TEXTO CITADO:
En los 50 de La muerte de un burócrata
Negro, sobre negro, sobre negro, sobre negro…
Tomás Gutiérrez Alea inventó un icono esencial de la cultura visual cubana en La muerte de un burócrata. Me refiero al sujeto turbio y estandarizado, que él prefirió contextualizar como alegoría de la burocracia. Pero no es de la burocracia que está hablando su película. Eso sería irse por las ramas.
En 1965 Alea estaba curtido dentro del Instituto Cubano de Arte e Industria Cinematográficos (ICAIC) al tomar parte en disímiles debates donde se había probado su costado partidista. Sus diferencias con Alfredo Guevara en cuanto a posiciones estéticas y tácticas políticas del instituto emergieron, no obstante, en las discusiones en torno a la pertinencia de la utilización de la forma de mirar del free cinema en el cine cubano, así como alrededor de la censura del corto PM (Sabá Cabrera Infante, Orlando Jiménez Leal, 1961). Las fisuras eran patentes y Alea renuncia a su cargo dentro del consejo de dirección.
Tales disyunciones no impiden que participe como una voz muy sólida en las diferentes discusiones públicas de la época. Casi todas, relacionadas con el papel del arte dentro de la sociedad cubana y su vínculo con el compromiso político. De ellas, el debate en la sección Aclaraciones del periódico Hoy, entre Alfredo Guevara y Blas Roca, entre julio y diciembre de 1963, resulta ejemplar, así como una posterior sostenida en publicaciones como La Gaceta de Cuba, El Caimán Barbudo y Bohemia, en 1966, alrededor de la pertinencia del realismo socialista y del “compromiso en el arte” en nuestras circunstancias.
Esas discusiones tenían todas que ver con la pugna entre grupos culturales que buscaban entronizar sus agendas en el medio intelectual. Entre ellas, destacaba la severa perspectiva de una serie de intelectuales marxistas, del antiguo Partido Socialista Popular, que defendían una visión dogmática del arte y de su función pública.

EXTRACTOS DE FILAS:
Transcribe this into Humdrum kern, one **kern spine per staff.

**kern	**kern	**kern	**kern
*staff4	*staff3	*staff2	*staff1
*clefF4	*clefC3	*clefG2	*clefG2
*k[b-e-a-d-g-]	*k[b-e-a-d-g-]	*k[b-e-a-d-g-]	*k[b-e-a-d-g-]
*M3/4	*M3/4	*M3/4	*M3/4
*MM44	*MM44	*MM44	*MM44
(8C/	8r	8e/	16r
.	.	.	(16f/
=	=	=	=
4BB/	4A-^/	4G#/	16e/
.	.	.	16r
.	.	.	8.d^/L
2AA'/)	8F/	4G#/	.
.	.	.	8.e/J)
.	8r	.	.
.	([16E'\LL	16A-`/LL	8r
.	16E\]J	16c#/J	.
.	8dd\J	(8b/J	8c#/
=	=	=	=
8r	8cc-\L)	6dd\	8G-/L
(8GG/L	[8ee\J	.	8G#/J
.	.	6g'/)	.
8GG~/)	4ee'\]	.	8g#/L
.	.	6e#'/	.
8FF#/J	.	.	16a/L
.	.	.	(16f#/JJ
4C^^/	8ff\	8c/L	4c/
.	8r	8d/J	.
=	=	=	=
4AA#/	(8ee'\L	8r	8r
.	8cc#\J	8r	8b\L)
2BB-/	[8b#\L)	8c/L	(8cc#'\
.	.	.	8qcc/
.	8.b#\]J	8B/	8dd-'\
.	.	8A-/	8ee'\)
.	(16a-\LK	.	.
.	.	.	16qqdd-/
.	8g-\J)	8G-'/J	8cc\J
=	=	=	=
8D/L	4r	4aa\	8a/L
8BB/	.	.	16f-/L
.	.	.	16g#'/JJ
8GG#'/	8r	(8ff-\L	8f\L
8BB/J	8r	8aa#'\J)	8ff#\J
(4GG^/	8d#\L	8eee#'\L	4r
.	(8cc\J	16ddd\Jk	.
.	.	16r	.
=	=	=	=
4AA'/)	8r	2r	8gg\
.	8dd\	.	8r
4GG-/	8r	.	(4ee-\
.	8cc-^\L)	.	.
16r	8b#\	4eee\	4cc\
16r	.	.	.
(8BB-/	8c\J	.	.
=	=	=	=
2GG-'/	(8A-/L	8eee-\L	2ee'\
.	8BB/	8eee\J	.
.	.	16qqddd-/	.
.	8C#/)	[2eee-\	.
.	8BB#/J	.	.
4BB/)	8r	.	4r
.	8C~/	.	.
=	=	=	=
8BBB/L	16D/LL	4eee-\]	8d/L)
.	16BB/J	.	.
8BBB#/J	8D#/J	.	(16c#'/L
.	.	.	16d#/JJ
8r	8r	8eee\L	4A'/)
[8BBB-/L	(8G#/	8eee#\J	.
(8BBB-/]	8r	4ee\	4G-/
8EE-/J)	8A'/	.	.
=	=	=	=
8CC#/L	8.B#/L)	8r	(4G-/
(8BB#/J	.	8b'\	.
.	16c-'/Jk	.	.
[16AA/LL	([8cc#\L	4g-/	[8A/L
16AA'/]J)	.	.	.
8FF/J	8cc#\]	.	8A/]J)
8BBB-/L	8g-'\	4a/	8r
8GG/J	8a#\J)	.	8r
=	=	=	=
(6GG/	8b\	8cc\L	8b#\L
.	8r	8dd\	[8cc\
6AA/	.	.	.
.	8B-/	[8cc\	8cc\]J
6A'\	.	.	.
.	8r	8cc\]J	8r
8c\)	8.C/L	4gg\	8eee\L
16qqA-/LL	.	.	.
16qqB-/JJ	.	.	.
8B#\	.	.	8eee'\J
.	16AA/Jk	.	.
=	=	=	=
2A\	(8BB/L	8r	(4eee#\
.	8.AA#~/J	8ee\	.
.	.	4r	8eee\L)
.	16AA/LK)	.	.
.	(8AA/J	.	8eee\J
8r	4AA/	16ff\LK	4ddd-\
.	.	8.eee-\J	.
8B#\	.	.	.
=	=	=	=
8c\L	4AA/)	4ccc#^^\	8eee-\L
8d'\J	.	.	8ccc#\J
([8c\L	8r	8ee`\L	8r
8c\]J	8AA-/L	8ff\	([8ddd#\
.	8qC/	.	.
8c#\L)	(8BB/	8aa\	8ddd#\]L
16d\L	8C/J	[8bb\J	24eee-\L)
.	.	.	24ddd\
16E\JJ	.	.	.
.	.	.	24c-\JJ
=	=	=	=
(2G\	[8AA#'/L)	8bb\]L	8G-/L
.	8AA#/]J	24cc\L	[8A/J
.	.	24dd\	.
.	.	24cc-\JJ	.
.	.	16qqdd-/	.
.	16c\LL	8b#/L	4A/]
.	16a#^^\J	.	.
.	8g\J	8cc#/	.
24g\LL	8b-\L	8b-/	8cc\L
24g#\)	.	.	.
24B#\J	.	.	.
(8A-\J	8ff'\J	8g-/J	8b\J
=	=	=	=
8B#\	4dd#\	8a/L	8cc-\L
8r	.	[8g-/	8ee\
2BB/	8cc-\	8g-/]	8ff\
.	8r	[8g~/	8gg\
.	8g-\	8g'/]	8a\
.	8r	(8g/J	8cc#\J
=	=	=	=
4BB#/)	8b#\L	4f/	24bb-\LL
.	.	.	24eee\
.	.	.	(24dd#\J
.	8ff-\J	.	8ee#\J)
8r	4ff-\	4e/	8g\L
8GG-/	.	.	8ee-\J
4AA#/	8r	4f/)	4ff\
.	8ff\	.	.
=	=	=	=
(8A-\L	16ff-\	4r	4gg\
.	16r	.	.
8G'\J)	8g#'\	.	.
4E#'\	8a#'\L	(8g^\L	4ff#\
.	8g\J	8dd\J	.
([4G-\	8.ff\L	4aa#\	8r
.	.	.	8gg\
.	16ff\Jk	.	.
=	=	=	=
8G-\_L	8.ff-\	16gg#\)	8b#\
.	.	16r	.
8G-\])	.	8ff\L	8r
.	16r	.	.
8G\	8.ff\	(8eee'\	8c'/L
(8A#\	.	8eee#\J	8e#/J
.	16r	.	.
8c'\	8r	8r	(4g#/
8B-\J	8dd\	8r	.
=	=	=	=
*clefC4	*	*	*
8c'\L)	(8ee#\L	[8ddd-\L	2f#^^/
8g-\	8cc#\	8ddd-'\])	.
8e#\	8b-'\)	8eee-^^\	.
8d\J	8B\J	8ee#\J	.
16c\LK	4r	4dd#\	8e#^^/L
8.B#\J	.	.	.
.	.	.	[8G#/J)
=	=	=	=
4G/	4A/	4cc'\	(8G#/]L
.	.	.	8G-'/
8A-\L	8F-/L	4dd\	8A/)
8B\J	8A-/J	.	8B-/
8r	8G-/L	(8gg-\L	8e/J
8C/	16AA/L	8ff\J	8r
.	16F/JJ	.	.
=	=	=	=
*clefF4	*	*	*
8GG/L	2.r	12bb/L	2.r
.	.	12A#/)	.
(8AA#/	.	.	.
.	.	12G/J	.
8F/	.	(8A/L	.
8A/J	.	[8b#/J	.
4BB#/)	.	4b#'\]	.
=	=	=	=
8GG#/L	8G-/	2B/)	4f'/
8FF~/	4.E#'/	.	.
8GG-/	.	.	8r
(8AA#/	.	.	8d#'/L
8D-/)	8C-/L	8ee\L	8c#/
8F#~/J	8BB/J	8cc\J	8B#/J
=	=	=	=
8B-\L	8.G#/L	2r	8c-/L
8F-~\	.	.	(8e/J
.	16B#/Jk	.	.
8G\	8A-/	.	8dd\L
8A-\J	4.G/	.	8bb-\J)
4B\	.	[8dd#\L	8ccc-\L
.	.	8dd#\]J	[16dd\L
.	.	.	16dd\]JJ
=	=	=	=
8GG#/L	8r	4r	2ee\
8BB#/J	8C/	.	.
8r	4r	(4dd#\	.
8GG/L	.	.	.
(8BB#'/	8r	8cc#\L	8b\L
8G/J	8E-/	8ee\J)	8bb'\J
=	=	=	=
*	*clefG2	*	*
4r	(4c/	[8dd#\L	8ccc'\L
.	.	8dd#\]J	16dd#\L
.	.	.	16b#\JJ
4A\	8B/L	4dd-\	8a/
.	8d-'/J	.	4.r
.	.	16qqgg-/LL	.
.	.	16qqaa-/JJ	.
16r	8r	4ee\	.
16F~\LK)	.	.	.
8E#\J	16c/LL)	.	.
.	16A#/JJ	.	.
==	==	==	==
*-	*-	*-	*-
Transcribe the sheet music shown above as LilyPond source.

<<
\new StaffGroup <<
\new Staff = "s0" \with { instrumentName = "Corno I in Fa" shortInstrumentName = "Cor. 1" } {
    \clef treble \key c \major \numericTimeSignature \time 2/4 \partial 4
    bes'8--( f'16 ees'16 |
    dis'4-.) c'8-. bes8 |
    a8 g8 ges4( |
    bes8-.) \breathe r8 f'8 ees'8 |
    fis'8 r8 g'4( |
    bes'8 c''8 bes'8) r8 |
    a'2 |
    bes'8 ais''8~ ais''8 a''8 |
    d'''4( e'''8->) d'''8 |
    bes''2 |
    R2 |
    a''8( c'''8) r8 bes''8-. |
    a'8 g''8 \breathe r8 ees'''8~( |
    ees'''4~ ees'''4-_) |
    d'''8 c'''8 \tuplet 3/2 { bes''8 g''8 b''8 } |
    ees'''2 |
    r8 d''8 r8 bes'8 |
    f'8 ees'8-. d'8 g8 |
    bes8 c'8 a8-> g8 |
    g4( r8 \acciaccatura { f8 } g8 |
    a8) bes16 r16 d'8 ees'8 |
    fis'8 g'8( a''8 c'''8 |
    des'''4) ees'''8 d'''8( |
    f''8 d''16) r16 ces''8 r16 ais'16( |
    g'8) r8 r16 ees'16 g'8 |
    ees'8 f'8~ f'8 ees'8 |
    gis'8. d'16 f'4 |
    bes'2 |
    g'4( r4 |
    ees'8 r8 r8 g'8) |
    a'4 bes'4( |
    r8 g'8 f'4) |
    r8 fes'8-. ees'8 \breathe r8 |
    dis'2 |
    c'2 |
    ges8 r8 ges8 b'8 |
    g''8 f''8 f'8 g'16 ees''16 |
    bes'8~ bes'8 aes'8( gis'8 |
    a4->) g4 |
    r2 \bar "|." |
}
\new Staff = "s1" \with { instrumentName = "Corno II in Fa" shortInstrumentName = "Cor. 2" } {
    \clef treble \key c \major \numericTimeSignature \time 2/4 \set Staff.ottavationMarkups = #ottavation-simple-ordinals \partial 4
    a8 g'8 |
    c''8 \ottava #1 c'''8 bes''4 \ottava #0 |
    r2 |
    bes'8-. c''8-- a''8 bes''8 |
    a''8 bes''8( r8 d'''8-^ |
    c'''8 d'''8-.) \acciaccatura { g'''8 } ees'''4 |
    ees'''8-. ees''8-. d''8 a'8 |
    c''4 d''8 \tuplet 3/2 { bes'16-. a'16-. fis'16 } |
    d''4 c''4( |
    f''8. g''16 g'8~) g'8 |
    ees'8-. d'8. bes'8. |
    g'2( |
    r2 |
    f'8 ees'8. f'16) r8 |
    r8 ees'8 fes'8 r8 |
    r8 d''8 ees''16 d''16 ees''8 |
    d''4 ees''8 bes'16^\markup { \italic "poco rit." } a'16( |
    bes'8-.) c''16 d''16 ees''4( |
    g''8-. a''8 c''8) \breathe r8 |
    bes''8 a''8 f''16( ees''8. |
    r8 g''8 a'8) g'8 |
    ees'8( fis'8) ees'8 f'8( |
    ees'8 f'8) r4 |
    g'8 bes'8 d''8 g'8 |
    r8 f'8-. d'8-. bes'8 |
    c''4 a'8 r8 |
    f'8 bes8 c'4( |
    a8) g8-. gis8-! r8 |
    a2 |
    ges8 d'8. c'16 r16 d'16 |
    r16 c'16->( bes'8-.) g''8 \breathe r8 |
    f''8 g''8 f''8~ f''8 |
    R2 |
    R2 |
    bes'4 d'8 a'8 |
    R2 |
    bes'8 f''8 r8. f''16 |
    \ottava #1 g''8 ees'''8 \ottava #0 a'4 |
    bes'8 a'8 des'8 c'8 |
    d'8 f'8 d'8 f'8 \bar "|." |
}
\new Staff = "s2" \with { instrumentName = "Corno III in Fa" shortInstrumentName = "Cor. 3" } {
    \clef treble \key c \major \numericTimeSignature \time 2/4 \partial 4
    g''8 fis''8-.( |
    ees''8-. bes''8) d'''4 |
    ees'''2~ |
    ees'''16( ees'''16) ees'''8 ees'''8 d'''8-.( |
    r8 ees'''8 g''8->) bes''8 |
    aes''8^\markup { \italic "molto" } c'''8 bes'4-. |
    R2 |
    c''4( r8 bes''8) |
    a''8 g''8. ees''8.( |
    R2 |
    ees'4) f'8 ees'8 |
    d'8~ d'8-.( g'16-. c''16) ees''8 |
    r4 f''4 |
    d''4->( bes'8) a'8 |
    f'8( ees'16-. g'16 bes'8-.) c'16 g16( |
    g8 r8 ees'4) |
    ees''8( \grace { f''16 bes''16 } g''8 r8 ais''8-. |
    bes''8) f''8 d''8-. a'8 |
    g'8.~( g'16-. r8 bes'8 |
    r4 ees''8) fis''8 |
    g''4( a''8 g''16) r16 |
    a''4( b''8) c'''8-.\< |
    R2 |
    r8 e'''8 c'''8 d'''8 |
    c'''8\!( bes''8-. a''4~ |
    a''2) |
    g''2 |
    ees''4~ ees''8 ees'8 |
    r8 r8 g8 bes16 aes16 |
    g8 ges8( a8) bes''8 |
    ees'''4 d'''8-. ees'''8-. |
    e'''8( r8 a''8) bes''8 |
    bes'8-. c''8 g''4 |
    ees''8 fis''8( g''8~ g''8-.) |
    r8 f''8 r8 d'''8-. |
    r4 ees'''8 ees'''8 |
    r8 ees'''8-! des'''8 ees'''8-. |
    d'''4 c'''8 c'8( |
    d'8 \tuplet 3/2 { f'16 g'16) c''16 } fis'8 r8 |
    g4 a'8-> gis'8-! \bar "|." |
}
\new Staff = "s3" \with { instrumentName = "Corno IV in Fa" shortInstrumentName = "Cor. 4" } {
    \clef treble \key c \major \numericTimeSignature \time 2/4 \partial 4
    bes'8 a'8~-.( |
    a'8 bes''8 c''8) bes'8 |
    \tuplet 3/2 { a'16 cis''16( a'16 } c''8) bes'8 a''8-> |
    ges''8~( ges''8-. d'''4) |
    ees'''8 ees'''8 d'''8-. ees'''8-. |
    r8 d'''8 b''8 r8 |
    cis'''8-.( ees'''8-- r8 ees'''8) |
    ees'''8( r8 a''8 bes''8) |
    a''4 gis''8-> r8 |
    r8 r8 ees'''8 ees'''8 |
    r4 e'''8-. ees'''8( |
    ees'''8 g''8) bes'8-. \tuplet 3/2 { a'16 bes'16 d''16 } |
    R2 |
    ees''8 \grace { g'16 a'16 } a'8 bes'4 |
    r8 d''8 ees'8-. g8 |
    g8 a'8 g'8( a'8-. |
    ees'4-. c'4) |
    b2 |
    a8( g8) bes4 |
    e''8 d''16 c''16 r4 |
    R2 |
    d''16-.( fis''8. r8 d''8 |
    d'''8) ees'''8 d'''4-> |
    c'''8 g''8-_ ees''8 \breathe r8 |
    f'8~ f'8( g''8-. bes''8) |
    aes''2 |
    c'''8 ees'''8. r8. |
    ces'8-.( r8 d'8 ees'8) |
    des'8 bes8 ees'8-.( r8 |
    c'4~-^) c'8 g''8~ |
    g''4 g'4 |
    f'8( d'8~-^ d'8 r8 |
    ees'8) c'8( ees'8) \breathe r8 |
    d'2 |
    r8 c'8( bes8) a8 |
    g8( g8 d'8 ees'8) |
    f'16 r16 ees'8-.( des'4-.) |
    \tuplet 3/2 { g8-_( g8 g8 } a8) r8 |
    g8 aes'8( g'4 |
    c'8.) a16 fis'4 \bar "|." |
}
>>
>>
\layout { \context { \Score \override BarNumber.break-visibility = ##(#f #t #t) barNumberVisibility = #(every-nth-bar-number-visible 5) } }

CONSIGNAS:
- A) Reproduce sin cambios el pasaje del texto citado que empieza en "En los 50 de" y termina en "por las ramas.".
- B) Contesta estas preguntas según el texto citado:
(i) ¿A qué cargo renunció Alea dentro del ICAIC?
(ii) ¿En qué sección y en qué periódico se dio el debate entre Alfredo Guevara y Blas Roca?
(iii) ¿De qué antiguo partido eran los intelectuales marxistas que defendían una visión dogmática del arte?
Las filas son material aparte, sin relación con el texto citado.

RESPUESTAS DEL EJERCICIO:
- A)
En los 50 de La muerte de un burócrata
Negro, sobre negro, sobre negro, sobre negro…
Tomás Gutiérrez Alea inventó un icono esencial de la cultura visual cubana en La muerte de un burócrata. Me refiero al sujeto turbio y estandarizado, que él prefirió contextualizar como alegoría de la burocracia. Pero no es de la burocracia que está hablando su película. Eso sería irse por las ramas.

- B)
(i) A su cargo dentro del consejo de dirección.
(ii) En la sección Aclaraciones del periódico Hoy.
(iii) Del antiguo Partido Socialista Popular.